The FDA, which usually follows advisory panel recommendations, is expected to announce a final decision in the first quarter of 2012. Approval would be a marketing coup for AtriCure, positioning its surgical system as the only one on the market that could make such a claim.

“This would be monumental – a seminal event for us,” said Julie Piton, chief financial officer for AtriCure. “It would help us to accelerate adoption.”

In fact, the approval could make the company an attractive acquisition target, analysts said.

At the moment, the AtriCure system has FDA approval only for cardiac tissue removal or ablation, not for treatment of any particular disease. It puts AtriCure in a straitjacket when talking about the system, unable to discuss atrial fibrillation in its marketing or in training programs for doctors.

“I’m sure they’ve got the promotional stuff prepared for their website and are ready to turn it on,” said John Lewis, chief operating officer of BioOhio, a nonprofit booster group for the state’s technology industry.

AtriCure’s system, which uses radio frequency energy to destroy tissue, includes clamps, a radiofrequency generator and related switchbox.

The 200-employee AtriCure, which posted total revenue last year of $59 million, received European Union approval to market the system for atrial fibrillation in 2006.

David Drachman, CEO of the company, said an approval would “mark a new era of expansion and growth for AtriCure.”

The day after the AtriCure recommendation, the FDA panel recommended against atrial fibrillation approval for a catheter-based device by Medtronic Inc., a competing, Minneapolis-based firm, saying that its safety risks might outweigh its benefits.

Atrial fibrillation, which affects 2 million people in the United States, can lead to problems such as congestive heart failure and stroke. It’s often linked to typical cardiac risk factors such as hypertension and diabetes.

Success in this case could be pivotal for AtriCure, said Matthew Dolan, a senior research analyst at Roth Capital Partners, an investment-banking firm based in Newport Beach, Calif.

“The perception out there is that what they’ve accomplished with the FDA would be one of the variables that would attract an acquirer,” he said. “Within the next 12 to 18 months, that’s a real possibility.”

Dolan rates the stock, which closed at $10.14 on Nov. 30 following a 52-week range of $8.44 to $14.84, as a “buy.” Current weakness is in large part because of overall market conditions, he said.

AtriCure started in 2000 and went public five years later via a $50 million IPO. The company is looking to raise money, with plans to present at several venture capital events over the next two months.

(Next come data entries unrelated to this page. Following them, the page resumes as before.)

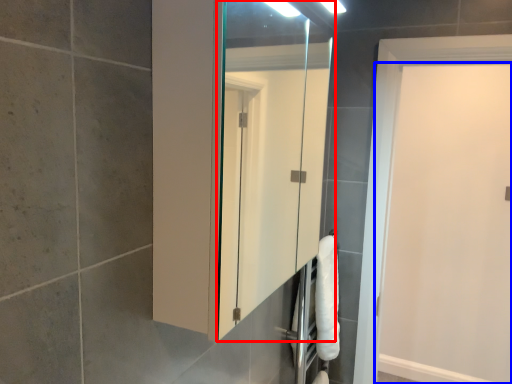
Question: Which object appears farthest to the camera in this image, mirror (highlighted by a red box) or door (highlighted by a blue box)?

Choices:
 (A) mirror
 (B) door

Answer: (B)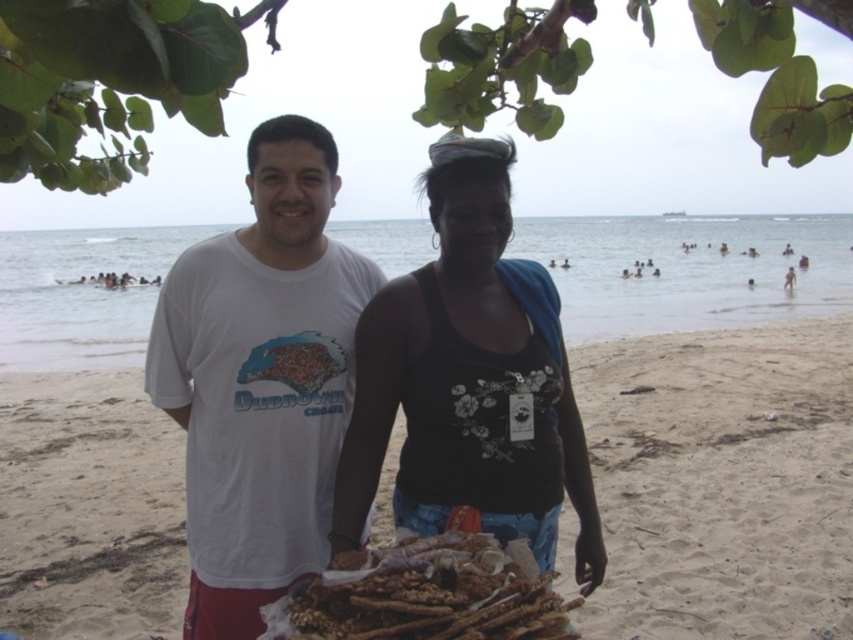
Question: Is white cotton t-shirt at center closer to the viewer compared to brown textured breadsticks at center?

Choices:
 (A) yes
 (B) no

Answer: (B)

Question: Which of the following is the closest to the observer?

Choices:
 (A) (263, 448)
 (B) (555, 403)

Answer: (A)

Question: Which of the following is the closest to the observer?

Choices:
 (A) click(329, 136)
 (B) click(363, 509)
 (C) click(158, 525)
 (D) click(840, 10)

Answer: (D)

Question: Is white cotton t-shirt at center behind green leafy tree at upper center?

Choices:
 (A) yes
 (B) no

Answer: (A)

Question: Which of these objects is positioned closest to the brown textured breadsticks at center?

Choices:
 (A) floral printed tank top at center
 (B) white cotton t-shirt at center

Answer: (A)

Question: Can you confirm if white cotton t-shirt at center is positioned below green leafy tree at upper center?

For patients with persistent cases of atrial fibrillation, the approval that AtriCure is seeking would cover use of its system during open-heart surgery for other problems.

Piton said the system targets a $250 million opportunity in the United States, most of which is untapped. AtriCure generated $29 million in open-heart revenue last year, about 45 percent of the existing market.

U.S. surgeons who treat atrial fibrillation with the AtriCure system at present must use it “off-label.”

“If there are no approved devices, you use what’s available,” said Venkat Rajan, a research analyst specializing in medical devices for Frost & Sullivan, a research and consulting firm based in Palo Alto, Calif. “If there’s a system out there with a specific atrial fibrillation indication, then to mitigate risks on your part, you would prefer that.”